Nel frattempo, una spaccatura all’interno delle Corti e la previsione del ritiro delle truppe etiopiche, accompagnato dalle dimissioni del presidente Abdullahi Yusuf, permette una nuova conferenza a Gibuti, in cui, nell’agosto 2008, vengono firmati accordi che confermano tali previsioni e fissano al gennaio 2009 la costituzione di un parlamento più ampio e rappresentativo e la nomina a presidente dell’ex capo delle Corti islamiche Sheikh Sharif Shaikh Ahmed, combattuto solo due anni prima.
Nel frattempo, in opposizione alle trattative e agli accordi, buona parte del territorio meridionale somalo è conquistato militarmente dai miliziani islamici «al Shabab», guidati dall’ala più radicale delle Corti islamiche, a cui si collega presto anche l’opposizione di quella parte delle Corti che abbandona la sede politica in Eritrea per ritornare a combattere in Somalia. Otto regioni meridionali su nove sono oggi sotto l’occupazione degli Shabab e delle formazioni alleate, tra cui l’Isbul Islam, mentre le istituzioni federali transitorie hanno influenza solo su Mogadiscio, protette da settemila militari del contingente dell’Unione africana.
Lo scorso ottobre sono entrate in Somalia anche le truppe del Kenya. La comunità internazionale continua a pensare però che le armi possano risolvere i problemi somali: due decenni non hanno ancora insegnato niente.

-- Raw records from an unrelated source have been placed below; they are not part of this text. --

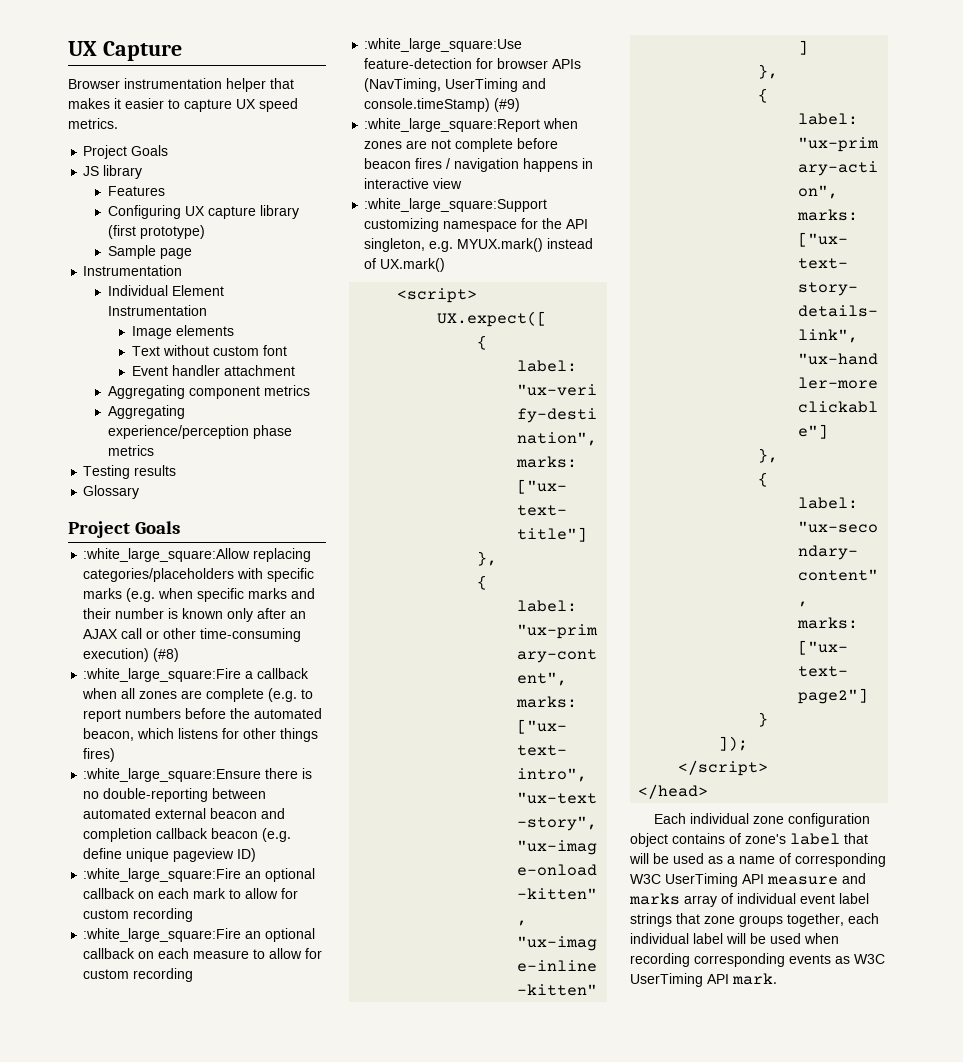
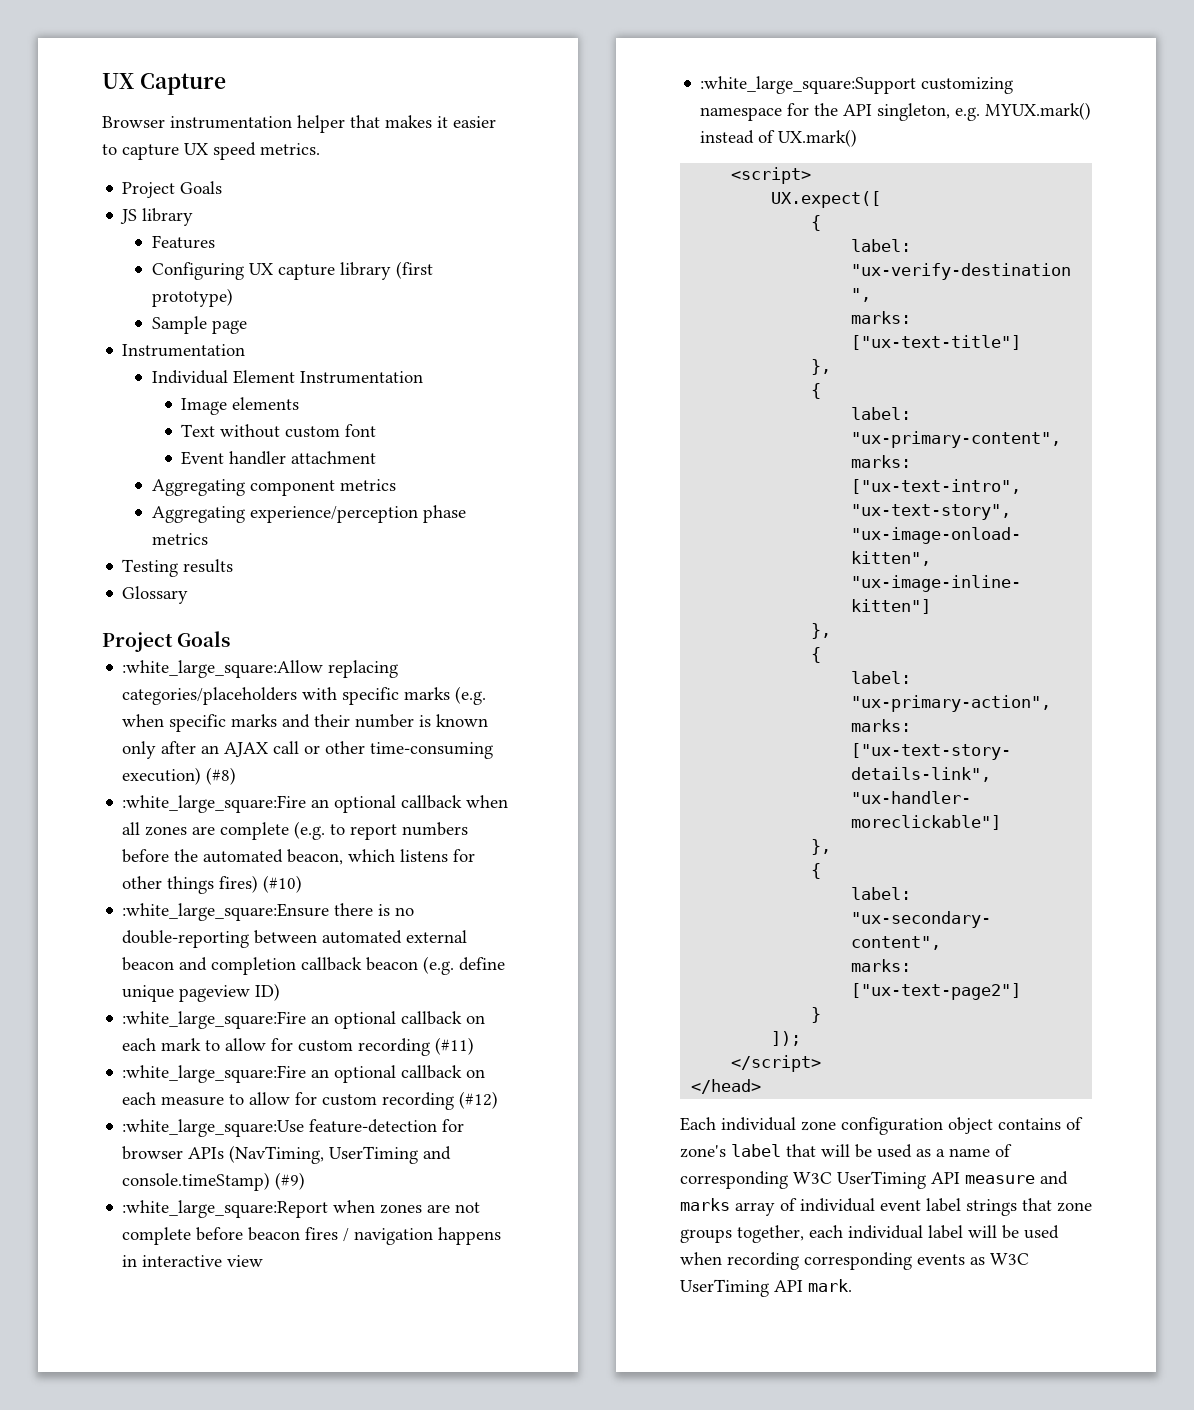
[245,671,254,679] a -> [311,795,397,813] an optional
(116, 755) none -> [263,875,303,893] (#10)
(194, 915) none -> [435,1037,475,1055] (#11)
(194, 975) none -> [459,1091,499,1109] (#12)

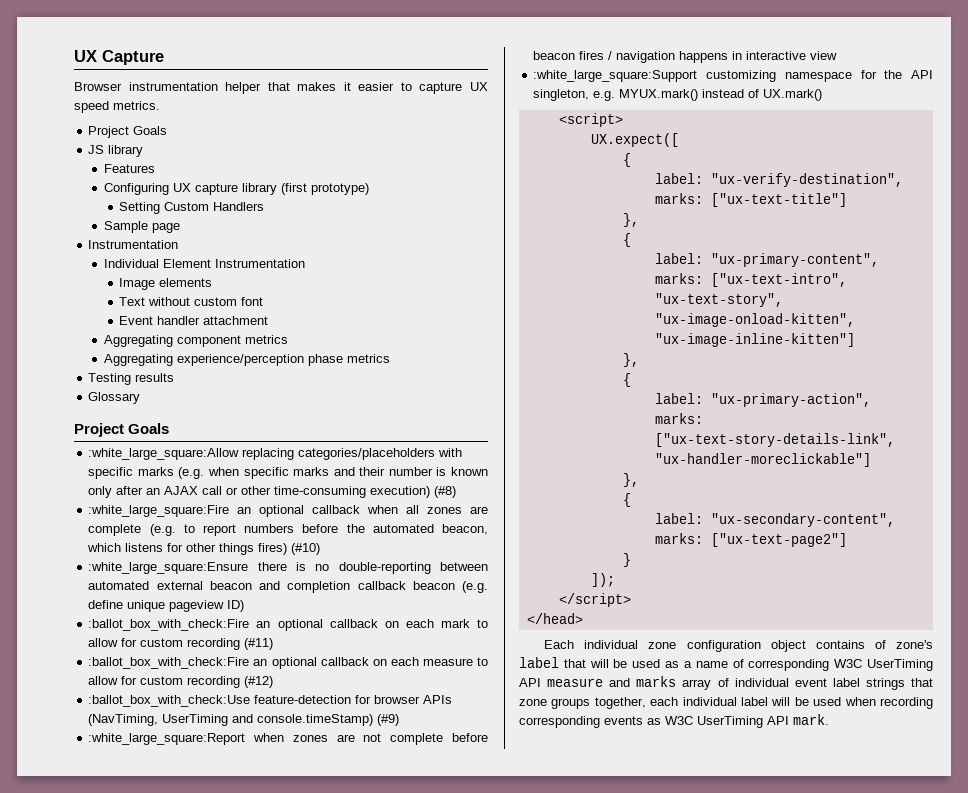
(233, 297) none -> [119,202,265,214] // Setting Custom Handlers
[122,1011,307,1029] :white_large_square:Fire -> [88,619,250,631] :ballot_box_with_check:Fire
[122,1065,307,1083] :white_large_square:Fire -> [88,657,250,669] :ballot_box_with_check:Fire
[122,1119,305,1137] :white_large_square:Use -> [88,695,251,707] :ballot_box_with_check:Use

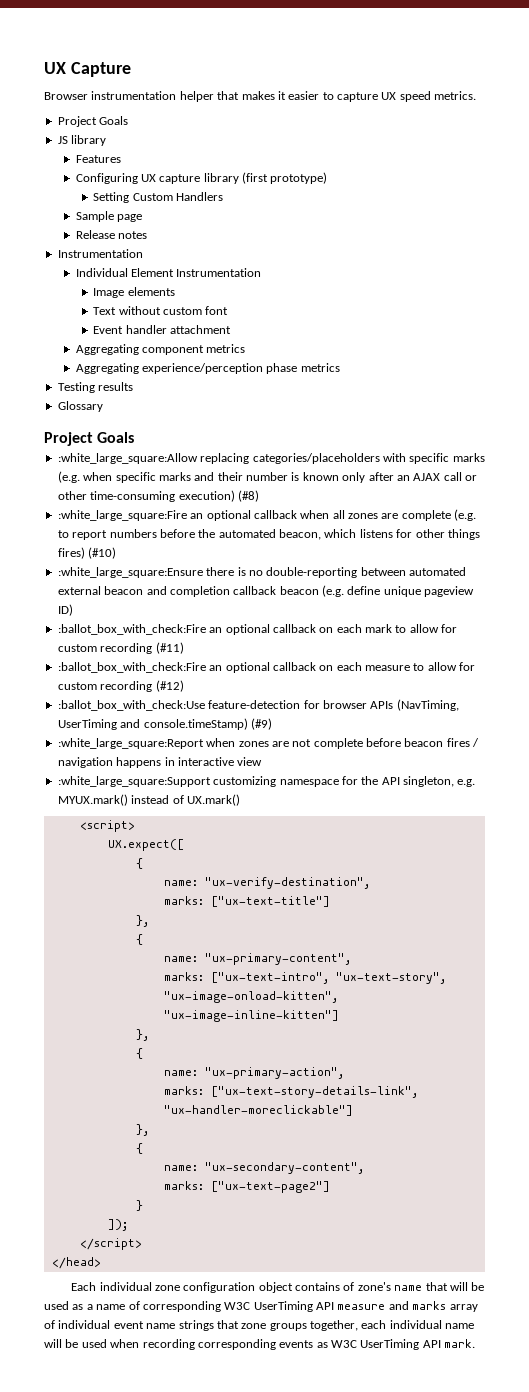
(180, 228) none -> [75,230,147,239] // Release notes
[654,173,703,184] label: -> [163,880,198,886] name:
[654,253,703,264] label: -> [163,956,198,962] name:
[654,393,703,404] label: -> [163,1070,198,1076] name:
[654,513,703,524] label: -> [163,1165,198,1171] name:
[519,657,559,668] label -> [394,1285,423,1291] name
[832,678,860,687] label -> [146,1323,176,1329] name
[741,697,768,706] label -> [445,1323,475,1329] name

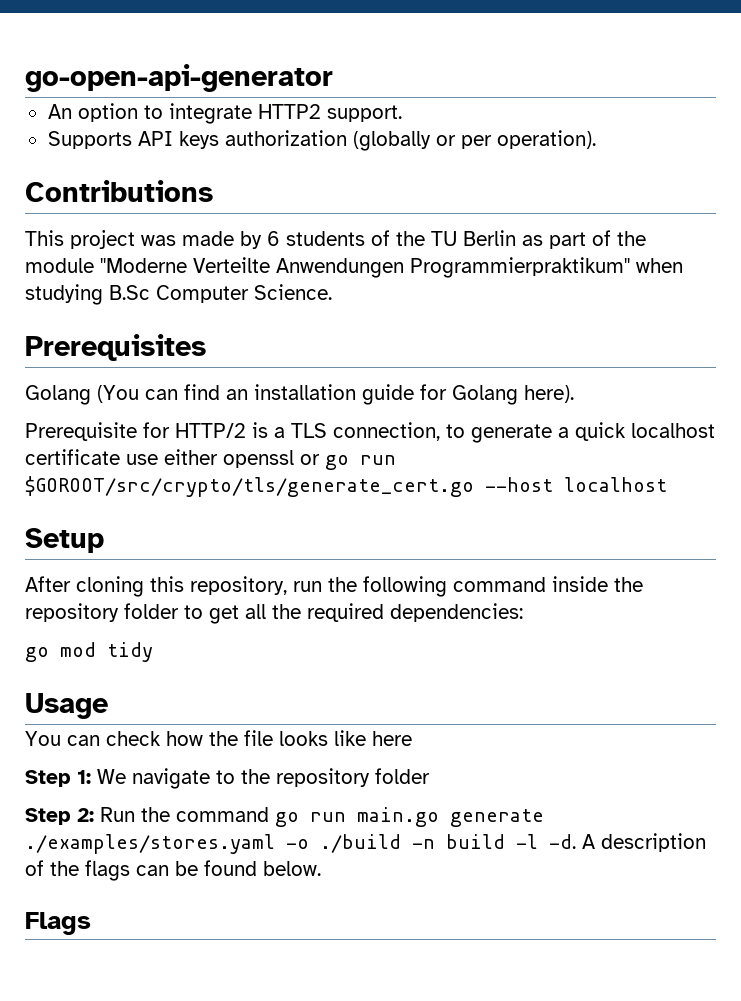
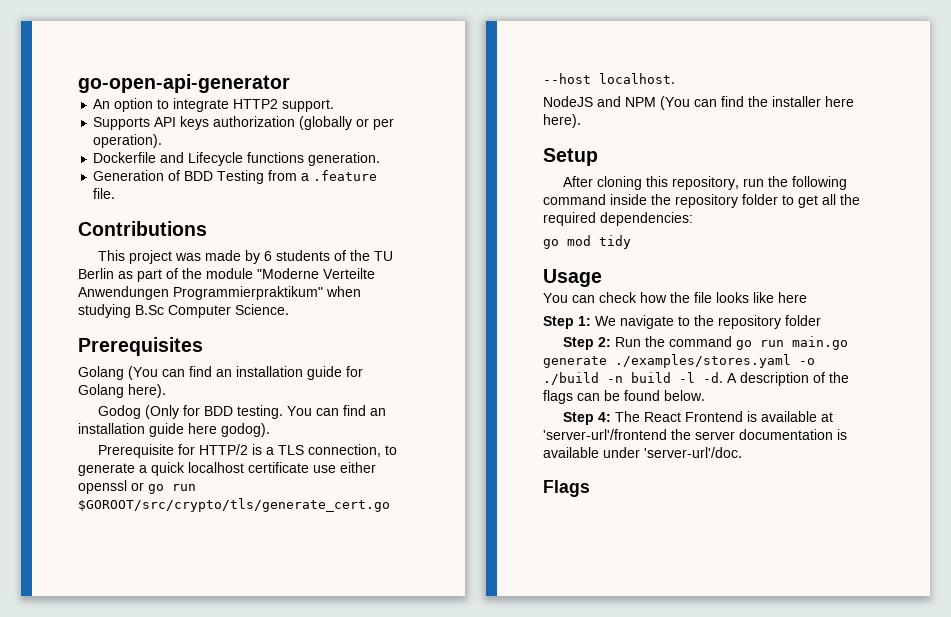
(596, 139) none -> [93,152,381,166] [93,170,378,184] [93,188,116,199] // Dockerfile and Lifecycle functions generation. // Generation of BDD Testing from a .feature file.
(574, 394) none -> [97,405,386,419] [78,423,270,437] // Godog (Only for BDD testing. You can find an installation guide here godog).
[564,477,667,492] localhost -> [599,73,675,84] [543,96,854,110] [543,114,581,128] localhost. // NodeJS and NPM (You can find the installer here here).
(321, 868) none -> [562,411,833,425] [543,429,847,440] [543,447,742,458] // Step 4: The React Frontend is available at 'server-url'/frontend the server documentation is available under 'server-url'/doc.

Ritornare decisamente alla politica
Ciò che succede in Somalia ha connessioni regionali e interne. Due, in particolare, dovrebbero guidare l’azione politica:
1. Il conflitto tra Etiopia ed Eritrea pesa su tutta la regione e quindi sugli altri conflitti come quello in Somalia o all’interno della stessa Etiopia, contribuendo a prolungarli, con le conseguenze politiche e umanitarie che abbiamo sotto i nostri occhi. Non sarebbe difficile risolvere il conflitto tra i due paesi, basato specificamente su un contenzioso territoriale sul quale una commissione delle Nazioni Unite si è già espressa in favore dell’Eritrea. Ma tra il gigante Etiopia e la problematica Eritrea, le ragioni e gli interessi politici internazionali finiscono per premiare sempre il gigante.
2. In Somalia, le istituzioni transitorie sono riconosciute dall’Unione africana e dalla Comunità internazionale. Non si stanno però facendo i conti con la realtà, sottovalutando che otto regioni centromeridionali sono controllate dagli Shabab e dall’Isbul Islam. Nel 2006 la Comunità internazionale ha rifiutato di aprire un dialogo con le Corti islamiche ed è stato un grave errore, riconosciuto ormai da tutti. Oggi, anche se in un contesto molto diverso e più difficile, si rischia di ripetere lo stesso errore. I risultati sono incerti, ma se si vuole passare dalla permanente fase di transizione a quella di stabilizzazione della Somalia, il dialogo politico è un passaggio obbligato, almeno con la parte nazionalista somala di tali raggruppamenti. Eppure si procede in modo opposto, semplificando oltremisura e travisando la realtà, identificando gli oppositori armati con al Qaeda e quindi rifiutando ogni iniziativa che non sia quella militare, che ha dimostrato di non portare da nessuna parte e di peggiorare la situazione.
A parte qualche comunicato o affermazione del ministro degli esteri che continua ad affermare che la Somalia rimane un paese prioritario per l’Italia, in realtà il nostro paese non c’è più. Ha perso un’occasione straordinaria di mediazione e di leadership, che gli stessi somali chiedevano.